**PROBLEM DETAILS**
Reproduce the following data exactly, minus any images.

Start of RECORD EXTRACTS

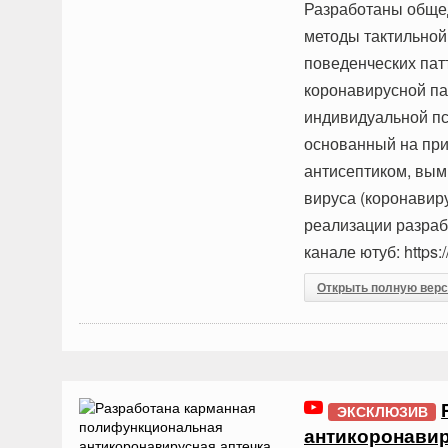
Разработаны обще
методы тактильно
поведенческих па
коронавирусной п
индивидуальной пс
основанный на пр
антисептиком, вы
вируса (коронавир
реализации разраб
канале ютуб: https
Открыть полную вер
ЭКСКЛЮЗИВ
антикоронавир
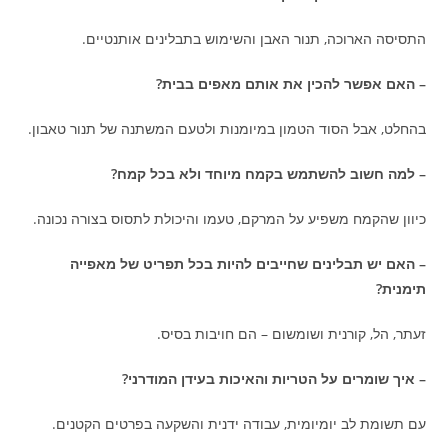
התסיסה הארוכה, תנור האבן והשימוש בתבלינים אותנטיים.
– האם אפשר להכין את אותם מאפים בבית?
בהחלט, אבל הסוד הטמון במיומנות ולטעם המשתנה של תנור טאבון.
– למה חשוב להשתמש בקמח מיוחד ולא בכל קמח?
כיוון שהקמח משפיע על המרקם, טעמו והיכולת לתסוס בצורה נכונה.
– האם יש תבלינים שחייבים להיות בכל תפריט של מאפייה
תימנית?
זעתר, הל, קורנית ושומשום – הם חויבות בסיס.
– איך שומרים על הטריות והאיכות בעידן המודרני?
עם תשומת לב יומיומית, עבודה ידנית והשקעה בפרטים הקטנים.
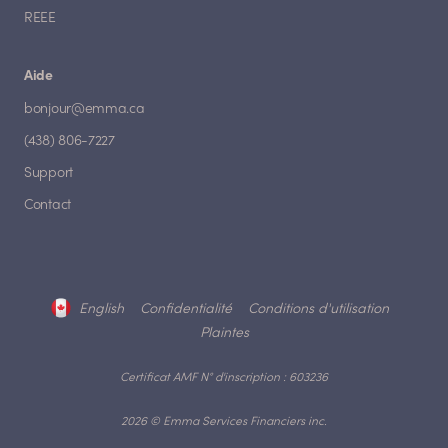
REEE
Aide
bonjour@emma.ca
(438) 806-7227
Support
Contact
English
Confidentialité
Conditions d'utilisation
Plaintes
Certificat AMF N° d'inscription : 603236
2026 © Emma Services Financiers inc.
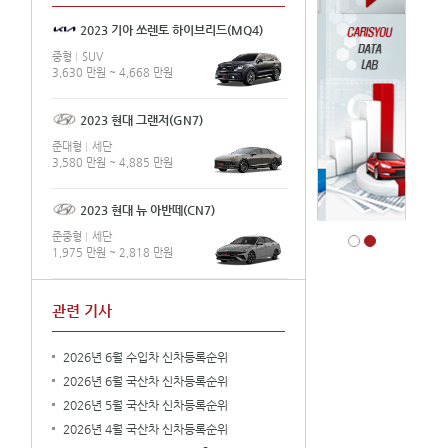
2023 기아 쏘렌토 하이브리드(MQ4)
중형
SUV
3,630 만원 ~ 4,668 만원
2023 현대 그랜저(GN7)
준대형
세단
3,580 만원 ~ 4,885 만원
2023 현대 뉴 아반떼(CN7)
준중형
세단
1,975 만원 ~ 2,818 만원
관련 기사
2026년 6월 수입차 신차등록순위
2026년 6월 국산차 신차등록순위
2026년 5월 국산차 신차등록순위
2026년 4월 국산차 신차등록순위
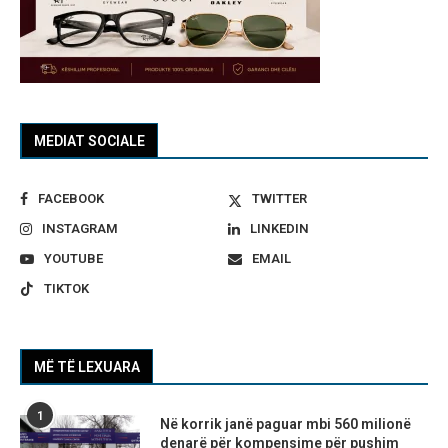
MEDIAT SOCIALE
FACEBOOK
TWITTER
INSTAGRAM
LINKEDIN
YOUTUBE
EMAIL
TIKTOK
MË TË LEXUARA
1
Në korrik janë paguar mbi 560 milionë
denarë për kompensime për pushim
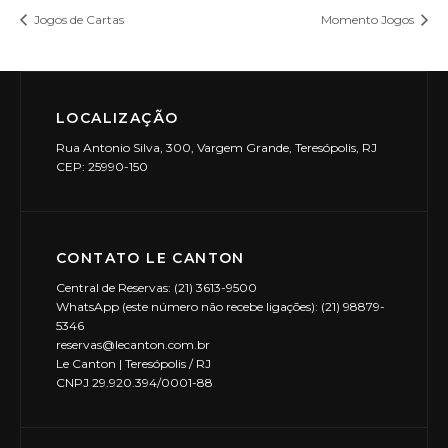
Jogos de Cartas
Momento Jogos
LOCALIZAÇÃO
Rua Antonio Silva, 300, Vargem Grande, Teresópolis, RJ
CEP: 25990-150
CONTATO LE CANTON
Central de Reservas: (21) 3613-9500
WhatsApp (este número não recebe ligações): (21) 98879-
5346
reservas@lecanton.com.br
Le Canton | Teresópolis / RJ
CNPJ 29.920.394/0001-88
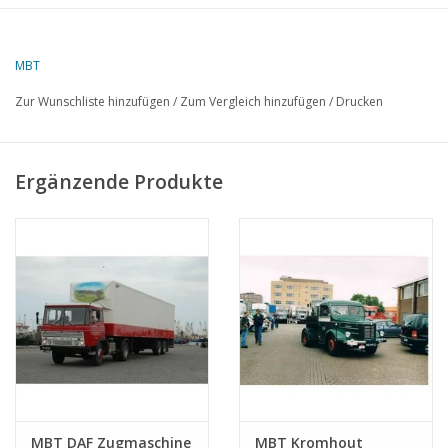
dMB 8-2019
Kopie Artikel 42.04.050 (6 Seiten)
MBT
Zur Wunschliste hinzufügen
/
Zum Vergleich hinzufügen
/
Drucken
Ergänzende Produkte
MBT DAF Zugmaschine
MBT Kromhout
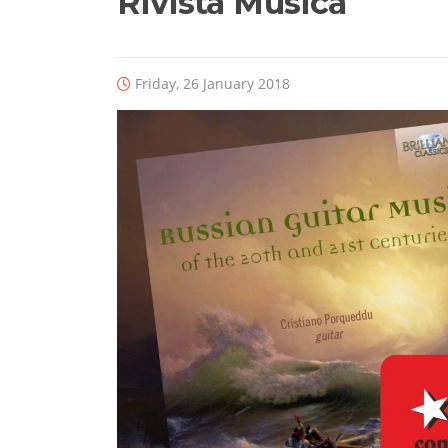
Rivista Musica
Friday, 26 January 2018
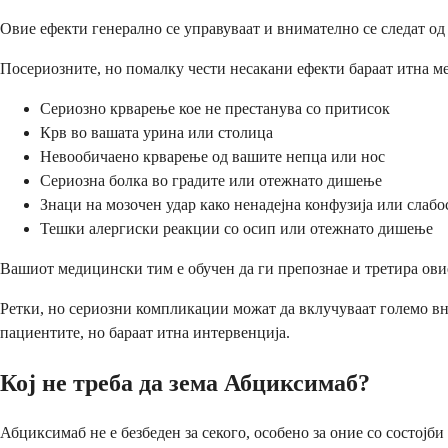
Овие ефекти генерално се управуваат и внимателно се следат од 
Посериозните, но помалку чести несакани ефекти бараат итна 
Сериозно крварење кое не престанува со притисок
Крв во вашата урина или столица
Невообичаено крварење од вашите непца или нос
Сериозна болка во градите или отежнато дишење
Знаци на мозочен удар како ненадејна конфузија или слабо
Тешки алергиски реакции со осип или отежнато дишење
Вашиот медицински тим е обучен да ги препознае и третира ови
Ретки, но сериозни компликации можат да вклучуваат големо вн
пациентите, но бараат итна интервенција.
Кој не треба да зема Абциксимаб?
Абциксимаб не е безбеден за секого, особено за оние со состојб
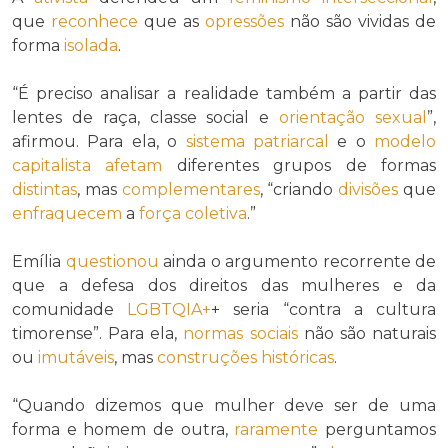
que
reconhece
que as
opressões
não são vividas de
forma
isolada
.
“É preciso analisar a realidade também a partir das
lentes de raça, classe social e
orientação sexual
”,
afirmou. Para ela, o
sistema patriarcal
e o
modelo
capitalista
afetam
diferentes grupos de formas
distintas
, mas
complementares
, “criando
divisões
que
enfraquecem
a
força coletiva
.”
Emília
questionou
ainda o argumento recorrente de
que a defesa dos direitos das mulheres e da
comunidade
LGBTQIA+
+ seria “contra a cultura
timorense”. Para ela,
normas sociais
não são naturais
ou
imutáveis
, mas
construções históricas
.
“Quando dizemos que mulher deve ser de uma
forma e homem de outra,
raramente
perguntamos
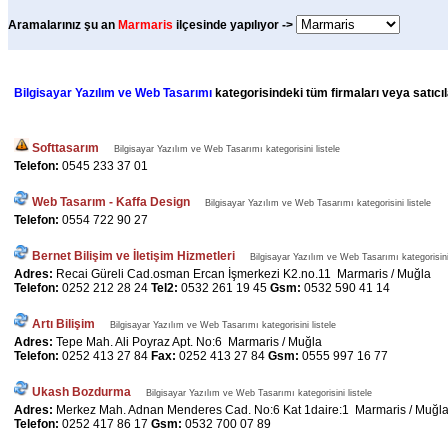
Aramalarınız şu an
Marmaris
ilçesinde yapılıyor ->
Bilgisayar Yazılım ve Web Tasarımı
kategorisindeki tüm firmaları veya satıcıl
Softtasarım
Bilgisayar Yazılım ve Web Tasarımı kategorisini listele
Telefon:
0545 233 37 01
Web Tasarım - Kaffa Design
Bilgisayar Yazılım ve Web Tasarımı kategorisini listele
Telefon:
0554 722 90 27
Bernet Bilişim ve İletişim Hizmetleri
Bilgisayar Yazılım ve Web Tasarımı kategorisini 
Adres:
Recai Güreli Cad.osman Ercan İşmerkezi K2.no.11 Marmaris / Muğla
Telefon:
0252 212 28 24
Tel2:
0532 261 19 45
Gsm:
0532 590 41 14
Artı Bilişim
Bilgisayar Yazılım ve Web Tasarımı kategorisini listele
Adres:
Tepe Mah. Ali Poyraz Apt. No:6 Marmaris / Muğla
Telefon:
0252 413 27 84
Fax:
0252 413 27 84
Gsm:
0555 997 16 77
Ukash Bozdurma
Bilgisayar Yazılım ve Web Tasarımı kategorisini listele
Adres:
Merkez Mah. Adnan Menderes Cad. No:6 Kat 1daire:1 Marmaris / Muğl
Telefon:
0252 417 86 17
Gsm:
0532 700 07 89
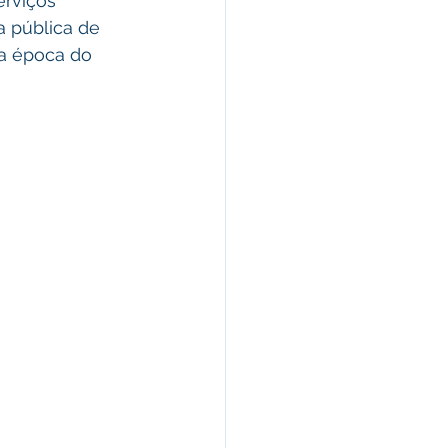
 pública de 
a época do 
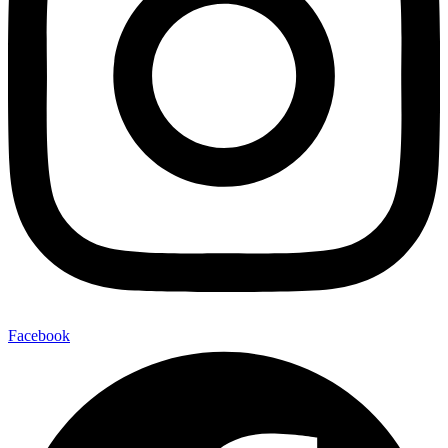
Facebook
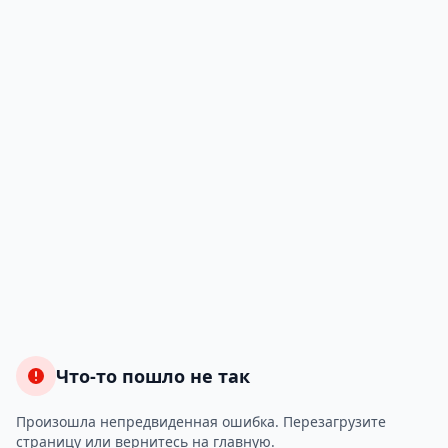
Что-то пошло не так
Произошла непредвиденная ошибка. Перезагрузите
страницу или вернитесь на главную.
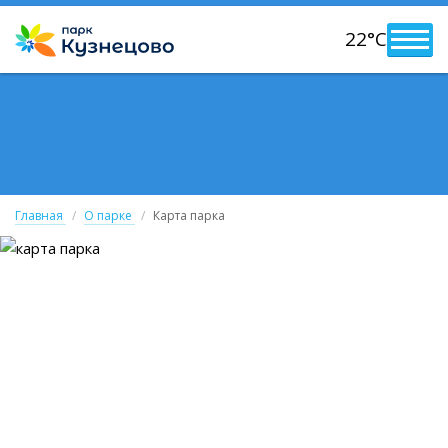
22°C
Главная
О парке
Карта парка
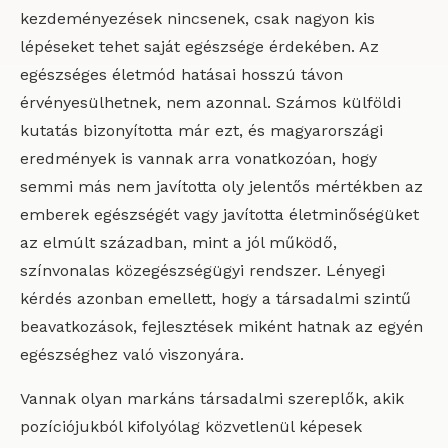
kezdeményezések nincsenek, csak nagyon kis
lépéseket tehet saját egészsége érdekében. Az
egészséges életmód hatásai hosszú távon
érvényesülhetnek, nem azonnal. Számos külföldi
kutatás bizonyította már ezt, és magyarországi
eredmények is vannak arra vonatkozóan, hogy
semmi más nem javította oly jelentős mértékben az
emberek egészségét vagy javította életminőségüket
az elmúlt században, mint a jól működő,
színvonalas közegészségügyi rendszer. Lényegi
kérdés azonban emellett, hogy a társadalmi szintű
beavatkozások, fejlesztések miként hatnak az egyén
egészséghez való viszonyára.
Vannak olyan markáns társadalmi szereplők, akik
pozíciójukból kifolyólag közvetlenül képesek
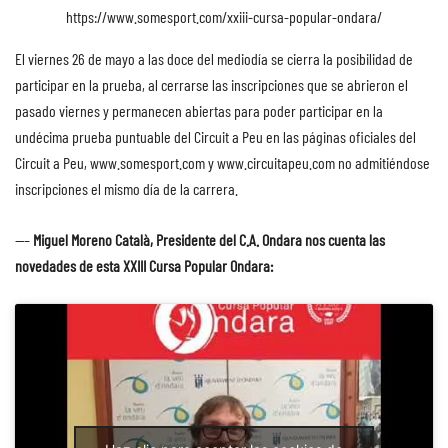
https://www.somesport.com/xxiii-cursa-popular-ondara/
El viernes 26 de mayo a las doce del mediodía se cierra la posibilidad de
participar en la prueba, al cerrarse las inscripciones que se abrieron el
pasado viernes y permanecen abiertas para poder participar en la
undécima prueba puntuable del Circuit a Peu en las páginas oficiales del
Circuit a Peu,
www.somesport.com
y www.circuitapeu.com no admitiéndose
inscripciones el mismo día de la carrera.
—–
Miguel Moreno Català, Presidente del C.A. Ondara nos cuenta las
novedades
de esta
XXIII Cursa Popular Ondara:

End of RECORD EXTRACTS

**RESULT BELOW**
Разработаны обще
методы тактильно
поведенческих па
коронавирусной п
индивидуальной пс
основанный на пр
антисептиком, вы
вируса (коронавир
реализации разраб
канале ютуб: https
Открыть полную вер
ЭКСКЛЮЗИВ
антикоронавир
התסיסה הארוכה, תנור האבן והשימוש בתבלינים אותנטיים.
– האם אפשר להכין את אותם מאפים בבית?
בהחלט, אבל הסוד הטמון במיומנות ולטעם המשתנה של תנור טאבון.
– למה חשוב להשתמש בקמח מיוחד ולא בכל קמח?
כיוון שהקמח משפיע על המרקם, טעמו והיכולת לתסוס בצורה נכונה.
– האם יש תבלינים שחייבים להיות בכל תפריט של מאפייה
תימנית?
זעתר, הל, קורנית ושומשום – הם חויבות בסיס.
– איך שומרים על הטריות והאיכות בעידן המודרני?
עם תשומת לב יומיומית, עבודה ידנית והשקעה בפרטים הקטנים.
REEE
Aide
bonjour@emma.ca
(438) 806-7227
Support
Contact
English
Confidentialité
Conditions d'utilisation
Plaintes
Certificat AMF N° d'inscription : 603236
2026 © Emma Services Financiers inc.
2023 기아 쏘렌토 하이브리드(MQ4)
중형
SUV
3,630 만원 ~ 4,668 만원
2023 현대 그랜저(GN7)
준대형
세단
3,580 만원 ~ 4,885 만원
2023 현대 뉴 아반떼(CN7)
준중형
세단
1,975 만원 ~ 2,818 만원
관련 기사
2026년 6월 수입차 신차등록순위
2026년 6월 국산차 신차등록순위
2026년 5월 국산차 신차등록순위
2026년 4월 국산차 신차등록순위
MEDIAT SOCIALE
FACEBOOK
TWITTER
INSTAGRAM
LINKEDIN
YOUTUBE
EMAIL
TIKTOK
MË TË LEXUARA
1
Në korrik janë paguar mbi 560 milionë
denarë për kompensime për pushim
Jogos de Cartas
Momento Jogos
LOCALIZAÇÃO
Rua Antonio Silva, 300, Vargem Grande, Teresópolis, RJ
CEP: 25990-150
CONTATO LE CANTON
Central de Reservas: (21) 3613-9500
WhatsApp (este número não recebe ligações): (21) 98879-
5346
reservas@lecanton.com.br
Le Canton | Teresópolis / RJ
CNPJ 29.920.394/0001-88
dMB 8-2019
Kopie Artikel 42.04.050 (6 Seiten)
MBT
Zur Wunschliste hinzufügen
/
Zum Vergleich hinzufügen
/
Drucken
Ergänzende Produkte
MBT DAF Zugmaschine
MBT Kromhout
Rivista Musica
Friday, 26 January 2018
Овие ефекти генерално се управуваат и внимателно се следат од 
Посериозните, но помалку чести несакани ефекти бараат итна 
Сериозно крварење кое не престанува со притисок
Крв во вашата урина или столица
Невообичаено крварење од вашите непца или нос
Сериозна болка во градите или отежнато дишење
Знаци на мозочен удар како ненадејна конфузија или слабо
Тешки алергиски реакции со осип или отежнато дишење
Вашиот медицински тим е обучен да ги препознае и третира ови
Ретки, но сериозни компликации можат да вклучуваат големо вн
пациентите, но бараат итна интервенција.
Кој не треба да зема Абциксимаб?
Абциксимаб не е безбеден за секого, особено за оние со состојб
que
reconhece
que as
opressões
não são vividas de
forma
isolada
.
“É preciso analisar a realidade também a partir das
lentes de raça, classe social e
orientação sexual
”,
afirmou. Para ela, o
sistema patriarcal
e o
modelo
capitalista
afetam
diferentes grupos de formas
distintas
, mas
complementares
, “criando
divisões
que
enfraquecem
a
força coletiva
.”
Emília
questionou
ainda o argumento recorrente de
que a defesa dos direitos das mulheres e da
comunidade
LGBTQIA+
+ seria “contra a cultura
timorense”. Para ela,
normas sociais
não são naturais
ou
imutáveis
, mas
construções históricas
.
“Quando dizemos que mulher deve ser de uma
forma e homem de outra,
raramente
perguntamos
Aramalarınız şu an
Marmaris
ilçesinde yapılıyor ->
Bilgisayar Yazılım ve Web Tasarımı
kategorisindeki tüm firmaları veya satıcıl
Softtasarım
Bilgisayar Yazılım ve Web Tasarımı kategorisini listele
Telefon:
0545 233 37 01
Web Tasarım - Kaffa Design
Bilgisayar Yazılım ve Web Tasarımı kategorisini listele
Telefon:
0554 722 90 27
Bernet Bilişim ve İletişim Hizmetleri
Bilgisayar Yazılım ve Web Tasarımı kategorisini 
Adres:
Recai Güreli Cad.osman Ercan İşmerkezi K2.no.11 Marmaris / Muğla
Telefon:
0252 212 28 24
Tel2:
0532 261 19 45
Gsm:
0532 590 41 14
Artı Bilişim
Bilgisayar Yazılım ve Web Tasarımı kategorisini listele
Adres:
Tepe Mah. Ali Poyraz Apt. No:6 Marmaris / Muğla
Telefon:
0252 413 27 84
Fax:
0252 413 27 84
Gsm:
0555 997 16 77
Ukash Bozdurma
Bilgisayar Yazılım ve Web Tasarımı kategorisini listele
Adres:
Merkez Mah. Adnan Menderes Cad. No:6 Kat 1daire:1 Marmaris / Muğl
Telefon:
0252 417 86 17
Gsm:
0532 700 07 89
 pública de 
a época do 
Facebook
Что-то пошло не так
Произошла непредвиденная ошибка. Перезагрузите
страницу или вернитесь на главную.
22°C
Главная
О парке
Карта парка
kezdeményezések nincsenek, csak nagyon kis
lépéseket tehet saját egészsége érdekében. Az
egészséges életmód hatásai hosszú távon
érvényesülhetnek, nem azonnal. Számos külföldi
kutatás bizonyította már ezt, és magyarországi
eredmények is vannak arra vonatkozóan, hogy
semmi más nem javította oly jelentős mértékben az
emberek egészségét vagy javította életminőségüket
az elmúlt században, mint a jól működő,
színvonalas közegészségügyi rendszer. Lényegi
kérdés azonban emellett, hogy a társadalmi szintű
beavatkozások, fejlesztések miként hatnak az egyén
egészséghez való viszonyára.
Vannak olyan markáns társadalmi szereplők, akik
pozíciójukból kifolyólag közvetlenül képesek
https://www.somesport.com/xxiii-cursa-popular-ondara/
El viernes 26 de mayo a las doce del mediodía se cierra la posibilidad de
participar en la prueba, al cerrarse las inscripciones que se abrieron el
pasado viernes y permanecen abiertas para poder participar en la
undécima prueba puntuable del Circuit a Peu en las páginas oficiales del
Circuit a Peu,
www.somesport.com
y www.circuitapeu.com no admitiéndose
inscripciones el mismo día de la carrera.
—–
Miguel Moreno Català, Presidente del C.A. Ondara nos cuenta las
novedades
de esta
XXIII Cursa Popular Ondara:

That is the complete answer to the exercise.